Richard Cohen of the *Washington Post* laments today of the deluge of emails he received regarding a recent op-ed of his wherein he criticized Stephen Colbert’s performance at the White House Correspondents’ dinner. Most of the emails, Cohen notes, vituperated. And on account of all of the criticism he received, he concludes that the “left” runs a serious risk of blowing their advantage.

That would be a fine argument if only it had premises. For immediately after claiming this, Cohen writes:

>Truth to tell, I peeked into only a few of the e-mails.

And so he completely undermines his own thesis. The rest of the column confuses the criticism of a few crazies with the very real and intellectually substantial opposition to the policies of the current administration, not to mention, by the way, the behavior of the media in accommodating the administration’s views and the arguments. Cohen ought to know that everyone who stands up in public and pronounces on sensitive topics (such as sports, food, movies or perhaps even religious or political views) invites criticism. Some of this criticism will be silly; it will attack the person rather than the argument. Such criticism, when not offered by a serious person or a political administration, should be ignored.

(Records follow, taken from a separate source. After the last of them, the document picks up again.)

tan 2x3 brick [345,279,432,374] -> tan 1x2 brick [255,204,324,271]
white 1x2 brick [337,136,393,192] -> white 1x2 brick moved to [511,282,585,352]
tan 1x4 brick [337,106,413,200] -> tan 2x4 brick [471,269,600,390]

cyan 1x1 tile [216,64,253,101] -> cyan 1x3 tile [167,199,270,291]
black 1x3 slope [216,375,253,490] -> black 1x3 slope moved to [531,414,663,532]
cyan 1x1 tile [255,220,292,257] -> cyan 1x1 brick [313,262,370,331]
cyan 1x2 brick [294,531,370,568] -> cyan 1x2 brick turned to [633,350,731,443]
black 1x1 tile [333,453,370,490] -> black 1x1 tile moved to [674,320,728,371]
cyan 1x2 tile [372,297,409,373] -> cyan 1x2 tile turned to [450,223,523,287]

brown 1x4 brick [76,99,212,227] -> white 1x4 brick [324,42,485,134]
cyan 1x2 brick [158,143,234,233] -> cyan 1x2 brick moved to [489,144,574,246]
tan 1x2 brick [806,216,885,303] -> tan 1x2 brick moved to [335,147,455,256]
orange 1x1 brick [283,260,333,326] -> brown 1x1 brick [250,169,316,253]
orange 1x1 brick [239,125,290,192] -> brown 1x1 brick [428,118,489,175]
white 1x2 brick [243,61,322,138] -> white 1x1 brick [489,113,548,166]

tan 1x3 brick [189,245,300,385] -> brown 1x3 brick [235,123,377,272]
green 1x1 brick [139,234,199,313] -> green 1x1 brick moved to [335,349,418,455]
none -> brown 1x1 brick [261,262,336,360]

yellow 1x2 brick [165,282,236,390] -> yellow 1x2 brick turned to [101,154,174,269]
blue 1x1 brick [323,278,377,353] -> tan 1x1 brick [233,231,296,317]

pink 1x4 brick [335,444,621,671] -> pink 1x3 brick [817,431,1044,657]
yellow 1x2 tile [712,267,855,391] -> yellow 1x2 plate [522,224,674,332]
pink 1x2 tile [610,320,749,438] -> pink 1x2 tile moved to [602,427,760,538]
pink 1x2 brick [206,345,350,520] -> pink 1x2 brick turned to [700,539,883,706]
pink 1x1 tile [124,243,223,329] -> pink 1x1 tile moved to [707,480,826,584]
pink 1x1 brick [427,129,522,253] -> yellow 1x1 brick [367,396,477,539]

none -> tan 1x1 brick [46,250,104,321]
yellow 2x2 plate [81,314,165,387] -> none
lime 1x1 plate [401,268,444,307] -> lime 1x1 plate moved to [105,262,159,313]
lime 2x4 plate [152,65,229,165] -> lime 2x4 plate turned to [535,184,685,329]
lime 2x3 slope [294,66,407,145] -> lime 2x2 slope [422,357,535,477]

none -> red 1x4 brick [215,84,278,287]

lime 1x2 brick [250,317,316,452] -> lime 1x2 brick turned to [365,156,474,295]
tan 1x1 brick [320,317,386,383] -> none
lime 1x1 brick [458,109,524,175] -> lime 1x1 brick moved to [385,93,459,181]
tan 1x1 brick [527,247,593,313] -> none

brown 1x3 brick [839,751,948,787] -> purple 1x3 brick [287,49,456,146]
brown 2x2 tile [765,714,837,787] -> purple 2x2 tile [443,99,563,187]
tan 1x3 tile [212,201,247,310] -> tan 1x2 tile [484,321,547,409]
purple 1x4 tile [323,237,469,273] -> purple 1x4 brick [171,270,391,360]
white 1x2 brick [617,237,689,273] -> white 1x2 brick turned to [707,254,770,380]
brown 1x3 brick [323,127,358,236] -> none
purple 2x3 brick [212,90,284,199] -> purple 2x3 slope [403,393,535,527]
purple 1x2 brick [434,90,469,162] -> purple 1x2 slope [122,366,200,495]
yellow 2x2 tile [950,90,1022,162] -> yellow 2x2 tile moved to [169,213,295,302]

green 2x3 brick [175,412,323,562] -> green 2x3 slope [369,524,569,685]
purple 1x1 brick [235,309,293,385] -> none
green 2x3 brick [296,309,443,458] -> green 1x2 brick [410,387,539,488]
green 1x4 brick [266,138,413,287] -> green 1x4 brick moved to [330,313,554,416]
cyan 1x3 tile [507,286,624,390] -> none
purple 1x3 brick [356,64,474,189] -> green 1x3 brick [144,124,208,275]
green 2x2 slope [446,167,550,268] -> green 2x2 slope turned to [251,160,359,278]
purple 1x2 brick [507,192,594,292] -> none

Despite not either facing the real criticism of his performance (*if* there was any) or properly framing the pointless *ad hominem* attacks, Cohen charges on and draws the following comparison:

>The hatred is back. I know it’s only words now appearing on my computer screen, but the words are so angry, so roiled with rage, that they are the functional equivalent of rocks once so furiously hurled during antiwar demonstrations. I can appreciate some of it. Institution after institution failed America — the presidency, Congress and the press. They all endorsed a war to rid Iraq of what it did not have. Now, though, that gullibility is being matched by war critics who are so hyped on their own sanctimony that they will obliterate distinctions, punishing their friends for apostasy and, by so doing, aiding their enemies. If that’s going to be the case, then Iraq is a war its critics will lose twice — once because they couldn’t stop it and once more at the polls.

Let’s get this straight. Cohen concludes that the gullibility of the people whose email he hasn’t read and whose arguments don’t amount to anything compares to the behavior of the institutions that have failed America. That’s just astounding.

If Cohen wants to argue that leftist vitriol is hurting America, then he should do two things: (a) examine the evidence of actual public and prevalent leftist arguments and (b) compare it in quality and in quantity to rightist vitriol. If he did this, no one would wonder why the crazy behavior of a few emailing lefties compares to that of the government and its supporters on the internet, radio and television.

5 thoughts on “Criticism”

  1. Well, to be fair, I think a few thousand emails calling me an idiot would get me riled up too, and I’m a pretty reasonable guy.

  2. “The hatred is back. I know it’s only words now appearing on my computer screen, but the words are so angry, so roiled with rage, that they are the functional equivalent of rocks once so furiously hurled during antiwar demonstrations.”

    I would rather have thousands of angry words on a computer screen than thousands dead in a needless war.

  3. The “unfunny” charges against Colbert’s vicious satire are the lamest response to what apparently many supporters (from vituperous to to just plain righteously indignant) find to be a gutsy and laudable act of political expression that never gets within one hundred yards of any televised presidential event. The organizers of the correspondents dinner just as well might have invited Noam Chomsky to deliver a speech, and now they have to live with their stupid decision that allowed a dangerous commentator into the discourse, who so adroitly exposed the hypocrisy and vacuous insipidity of the Bush administration that the stunned herd animals watched in disbelief and horror–their only recourse to write (days later of course) of the “unfunny” performance.

    I am in no position to directly comment on the true intent of Colbert’s speech, but to me it seemed that Colbert himself was shocked that anyone would allow him that close to the president and a TV camera at the same time. Did anyone watch his show before signing him to this gig?! Colbert said what every American disgusted with the Bush agenda would have liked to say in his place, and he did it under the pretense of humor and satire, an avenue which has become the only sanctioned popular expression of dissent in American politics today. As such, its easy to write off the message as mere jokes, when the content of the jokes speaks more truth than any political speech ever can.

    As for the idiotic hate e-mail sent to Colbert’s detractors: welcome to the world of the internet. As Dr. Casey has remarked in the past, the internet is the Ring of Gyges. But the vitriol Cohen has been witness to is in many ways more real and relevant than the mainstream media commentaries, with their subtle dismissals of the growing resentment and mistrust in the collusion between media and politics.